Call yourself Sister of the bleeding heart
emptying into the arteries of
transcontinental rivers, feeding the hungry,
warming the hands and feet
and cunning brains of laid-out patients.
Cry out, "Go ahead,
stick the needle in my heart. I don't care.
I have been drugged
with valium and benadryl and other stupefying
substances, but I know this:
"the needle should be kept in the chamber
as briefly as possible."
V
If the body of the world lies on the table
under the cameras and lights
surrounded by the green clad surgical team,
and if, in every meaning
of metaphor, you are the body, the blood,
the skin, the living organ
that protects against intrusion; if your
heart is being catheterized, then
you will know where the obstructions are,
where the walls narrow,
whether the Chinese vein receives its proper
oxygenation, whether
the African artery needs a balloon, or the
Pakistanis and the Hindi
have developed an auto-immune disease, whether
to give Eliot's etherized
patient nitroglycerin under the tongue,
and you will have every right to cry,
as the catheter slips into the percutaneos
femoral artery and slithers its snaky
way into the heart, "Don't give way!
A world without a heart is no good at all."
VI
In some respects, the body of the world,
is a modern day specimen
of much repaired technology. Though used,
punctured, stitched together,
its movable parts operate. The car salesman
will kick its tires and swear
the alternator has just been tested, that
the fuel lines are clear, will open
the trunk displaying cargo room for well-packed
luggage.

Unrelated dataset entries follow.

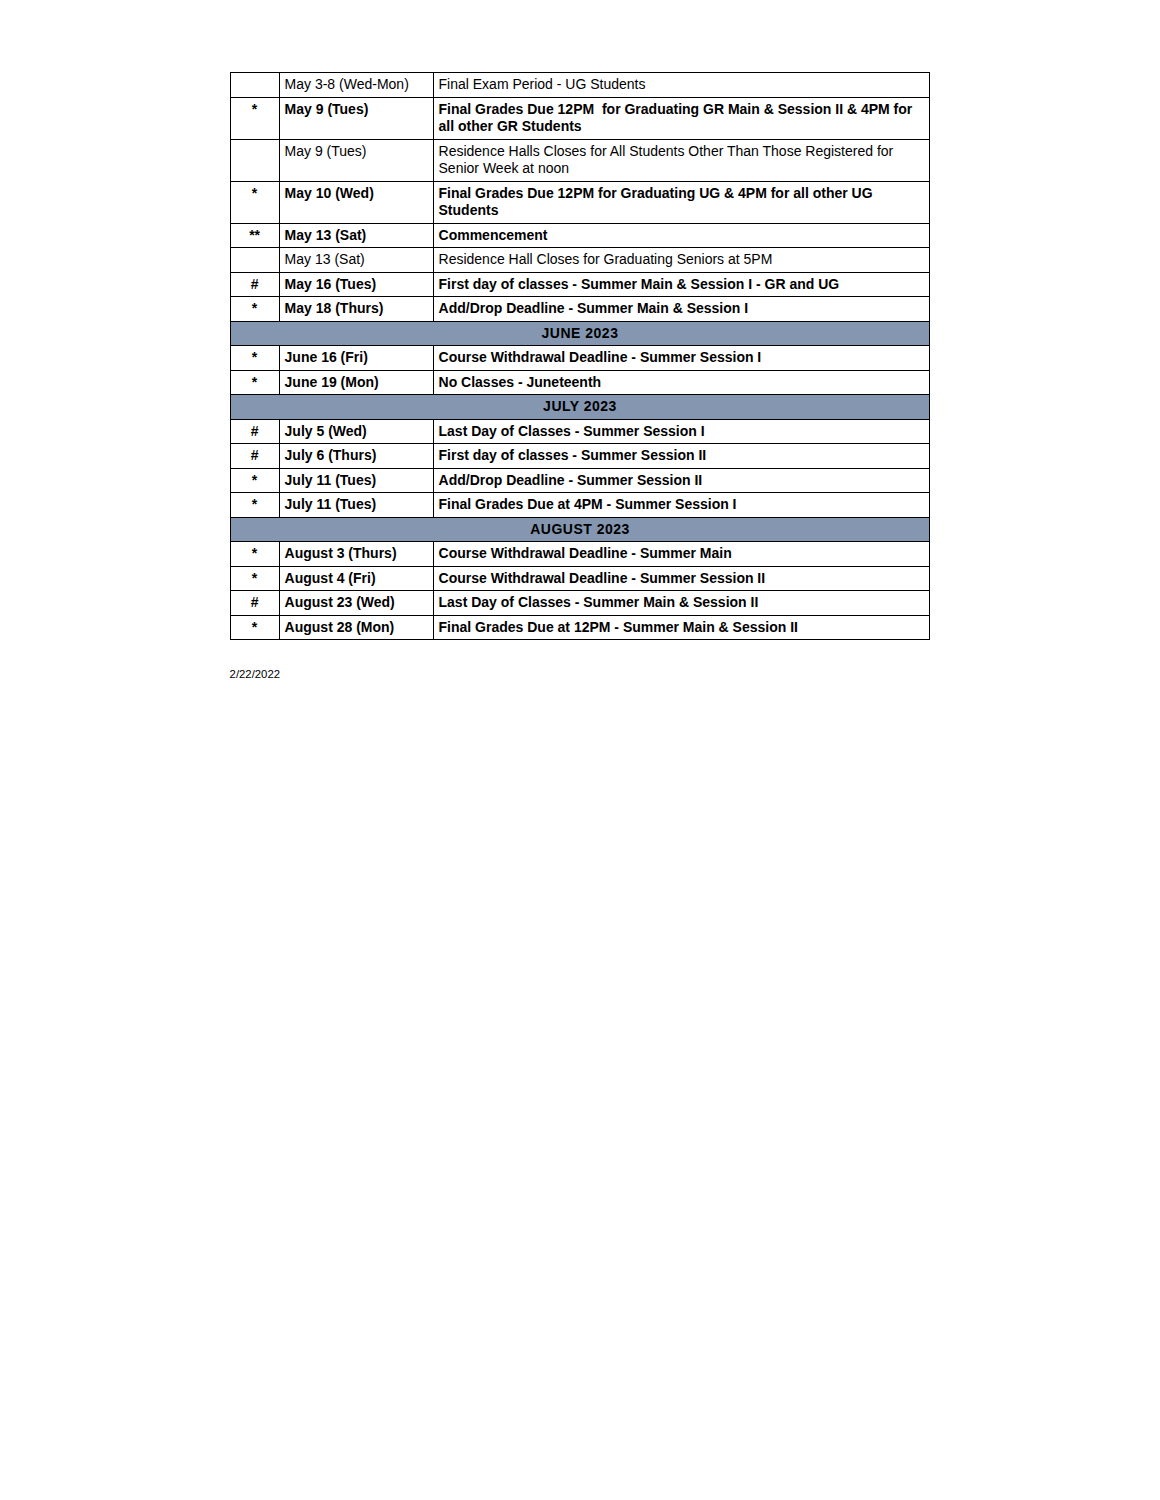| | May 3-8 (Wed-Mon) | Final Exam Period - UG Students |
| * | May 9 (Tues) | Final Grades Due 12PM for Graduating GR Main & Session II & 4PM for all other GR Students |
| | May 9 (Tues) | Residence Halls Closes for All Students Other Than Those Registered for Senior Week at noon |
| * | May 10 (Wed) | Final Grades Due 12PM for Graduating UG & 4PM for all other UG Students |
| ** | May 13 (Sat) | Commencement |
| | May 13 (Sat) | Residence Hall Closes for Graduating Seniors at 5PM |
| # | May 16 (Tues) | First day of classes - Summer Main & Session I - GR and UG |
| * | May 18 (Thurs) | Add/Drop Deadline - Summer Main & Session I |
| JUNE 2023 |
| * | June 16 (Fri) | Course Withdrawal Deadline - Summer Session I |
| * | June 19 (Mon) | No Classes - Juneteenth |
| JULY 2023 |
| # | July 5 (Wed) | Last Day of Classes - Summer Session I |
| # | July 6 (Thurs) | First day of classes - Summer Session II |
| * | July 11 (Tues) | Add/Drop Deadline - Summer Session II |
| * | July 11 (Tues) | Final Grades Due at 4PM - Summer Session I |
| AUGUST 2023 |
| * | August 3 (Thurs) | Course Withdrawal Deadline - Summer Main |
| * | August 4 (Fri) | Course Withdrawal Deadline - Summer Session II |
| # | August 23 (Wed) | Last Day of Classes - Summer Main & Session II |
| * | August 28 (Mon) | Final Grades Due at 12PM - Summer Main & Session II |
2/22/2022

And only you,
the vehicle, will know how desperately you
want it to run, how many
passengers need a ride, the sights there
are still to see the Alhambra,
the pyramids, the Taj Mahal. Only you will
appreciate smaller journeys to come,
another walk in the sand, another laugh,
another good meal. You are the body
of the world, embracing worldly delight
with all the eagerness of a lover,
and the discipline of an actor when the
script is rewritten and the player replaced.
VII
Now, you are back writing verse, wanting
each poem to be a life
(its birth, its growing, its understanding,
its pleasures and its closure.)
When you were the body of the world on the
table, you dreamed
the alphabet, dreamed everything that can
be said in 26 symbols,
recited the continents, the realms, the
rivers: A B C D: Arabia,
Bermuda, China, Dominican Republic, you
stopped at E for eternity,
lingered over J for joy, and L for love,
lovely, lace and lattice, lone and later.
You remembered India, and Mississippi, and
if in your fuzzy state you
faltered, you came back and checked it later
in the dictionary, in the atlas,
in the encyclopedia. You went all the way
to Z, looked at zareba, Zambia
and zebra, read their definitions,
guessed at hidden meanings, mapped locations.
VIII
At Z, the end, nearing the end, you thought
of Zeus, the god we no longer know,
zinnia, the lowly flower of many
colors whose leaves turn rusty and brown
at summer's end, and zodiac, the
orderly scheme that represents the passage
of principle planets, the moon and the sun,
and its last definition a complete circuit.
But when you came to zone, you stopped.
The zone of the heart is enclosed in the
body
and the body is perhaps after all a state
of metaphysics, less physical than we think
making and doing and loving. Your beating
heart mirroring as a hologram does,
the larger body, with its making and doing
and loving and alas, its alphabet of loss
and pain, a heart through which a wire had
been run and rivers invaded. You are left
with the cautionary words of the Merck Manual.
"Pressures should be monitored
continuously and the needle should be kept
in the chamber as briefly as possible."